Using the project description below, list each objective or activity the project sets out, in the order given.

## PROVIDED PASSAGE
*** Begin section ***
Enterprise and campus networks are often large with many having hundreds of routers and thousands of switches which interconnect tens of thousands of hosts and servers. The IP network for an enterprise is not only charged with delivering IP packets but also blocking packets based on security and policy considerations. The set of packets that can travel from one node to another node (reachability set) is controlled by router configurations and by packet filters that guard the outgoing and incoming interfaces of routers and switches. The ability to compute reachability sets is valuable not only for troubleshooting reachability problems but also for debugging and redesigning access control lists (ACLs) in case of link/router failures or before new links/routers are deployed. At present, there is no method fast enough for online computation of reachability sets for large dynamic networks. This project will leverage a novel idea for very fast computation of reachability sets as the basis for developing a theoretical foundation for both transforming network design and configuration into a science and for developing software tools for monitoring, diagnosing, and configuring of large dynamic networks.
The objectives and activities in the project include the following: (i) Design and implementation of algorithms fast enough to compute reachability sets and answer an online reachability query in milliseconds; (ii) design and implementation of methods and algorithms to update reachability sets of large networks with dynamic changes in topology, packet filters, and forwarding tables at a frequency of once every few seconds; (iii) analysis of ?atomic packet sets? computed from configuration files of operational networks for knowledge discovery and identifying network reachability structure; (iv) design and implementation of a network-wide reachability policy language such that automated tools can be used to check that a network configuration satisfies stated policies; (v) investigation of a top-down design approach for configuring new networks with software tools used by network designers to generate packet filters from network-wide reachability policies, with ACLs generated automatically to implement the packet filters.
Broader Impact: The results of this project will contribute towards a scientific foundation for network design and management and the creation of a top-down design approach for configuring networks, which are key aspects of building more secure and reliable networks. It will also educate undergraduate and graduate students on new concepts, formal analysis methods, and software tools for network design and configuration. In particular, the results of this project will be incorporated into the undergraduate and graduate classes being taught by the principal investigator at the University of Texas at Austin. The investigators will actively seek out involvement by high school, undergraduate, and graduate students, especially students from under-represented minorities. The software tools to be created from the project?s research findings will be made available to other researchers under a license of the Free Software Foundation.
*** End section ***
## EXTRACTED DATA
*** Begin section ***
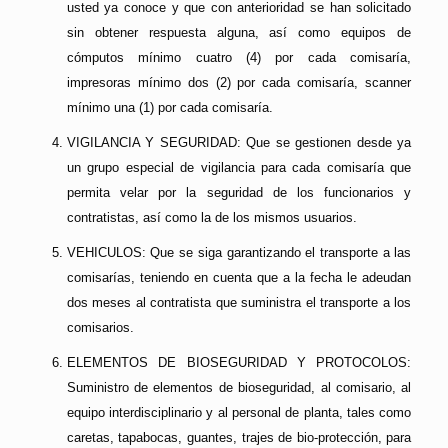
usted ya conoce y que con anterioridad se han solicitado
sin obtener respuesta alguna, así como equipos de
cómputos mínimo cuatro (4) por cada comisaría,
impresoras mínimo dos (2) por cada comisaría, scanner
mínimo una (1) por cada comisaría.
VIGILANCIA Y SEGURIDAD: Que se gestionen desde ya
un grupo especial de vigilancia para cada comisaría que
permita velar por la seguridad de los funcionarios y
contratistas, así como la de los mismos usuarios.
VEHICULOS: Que se siga garantizando el transporte a las
comisarías, teniendo en cuenta que a la fecha le adeudan
dos meses al contratista que suministra el transporte a los
comisarios.
ELEMENTOS DE BIOSEGURIDAD Y PROTOCOLOS:
Suministro de elementos de bioseguridad, al comisario, al
equipo interdisciplinario y al personal de planta, tales como
caretas, tapabocas, guantes, trajes de bio-protección, para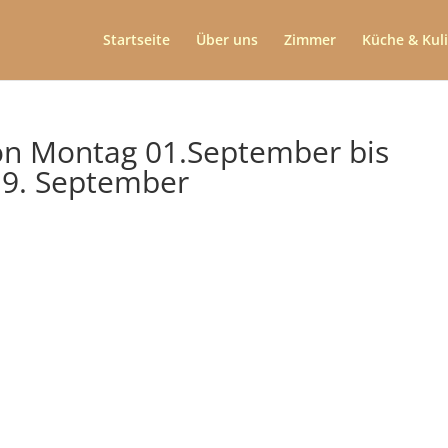
Startseite
Über uns
Zimmer
Küche & Kul
on Montag 01.September bis
 19. September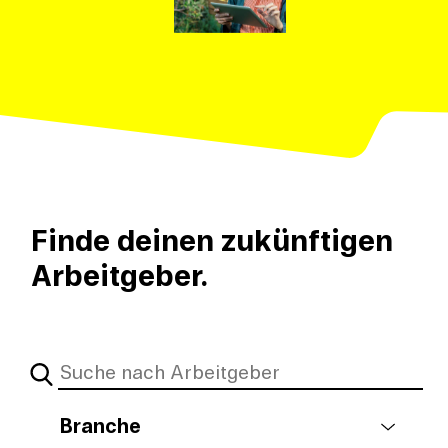
Finde deinen zukünftigen
Arbeitgeber.
Branche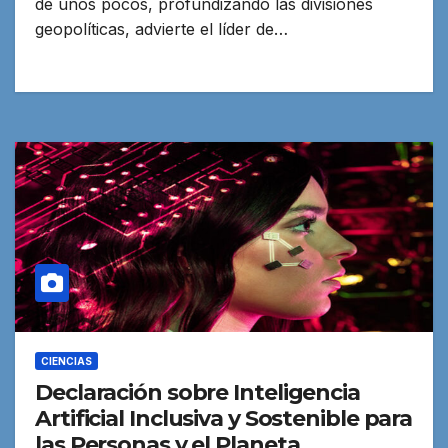
de unos pocos, profundizando las divisiones
geopolíticas, advierte el líder de…
CIENCIAS
Declaración sobre Inteligencia
Artificial Inclusiva y Sostenible para
las Personas y el Planeta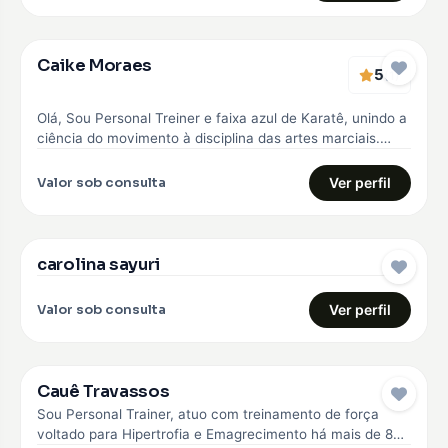
Caike Moraes
5
EMBAIXADOR
(1)
Olá, Sou Personal Treiner e faixa azul de Karatê, unindo a
ciência do movimento à disciplina das artes marciais.
Meu…
Valor sob consulta
Ver perfil
carolina sayuri
EMBAIXADOR
Valor sob consulta
Ver perfil
Cauê Travassos
EMBAIXADOR
Sou Personal Trainer, atuo com treinamento de força
voltado para Hipertrofia e Emagrecimento há mais de 8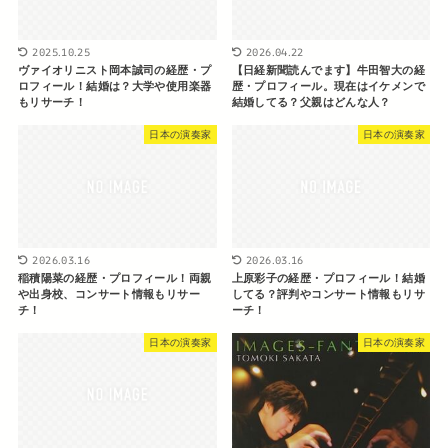
2025.10.25
2026.04.22
ヴァイオリニスト岡本誠司の経歴・プ
【日経新聞読んでます】牛田智大の経
ロフィール！結婚は？大学や使用楽器
歴・プロフィール。現在はイケメンで
もリサーチ！
結婚してる？父親はどんな人？
日本の演奏家
日本の演奏家
2026.03.16
2026.03.16
稲積陽菜の経歴・プロフィール！両親
上原彩子の経歴・プロフィール！結婚
や出身校、コンサート情報もリサー
してる？評判やコンサート情報もリサ
チ！
ーチ！
日本の演奏家
日本の演奏家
*** End section ***
## YOUR RESPONSE
1. Design and implement algorithms fast enough to compute reachability sets and answer an online reachability query in milliseconds.
2. Design and implement methods and algorithms to update reachability sets of large networks as topology, packet filters, and forwarding tables change, at a frequency of once every few seconds.
3. Analyze "atomic packet sets" computed from configuration files of operational networks for knowledge discovery and for identifying network reachability structure.
4. Design and implement a network-wide reachability policy language so that automated tools can check that a network configuration satisfies stated policies.
5. Investigate a top-down design approach for configuring new networks. In this approach, network designers use software tools to generate packet filters from network-wide reachability policies, and ACLs are generated automatically to implement those filters.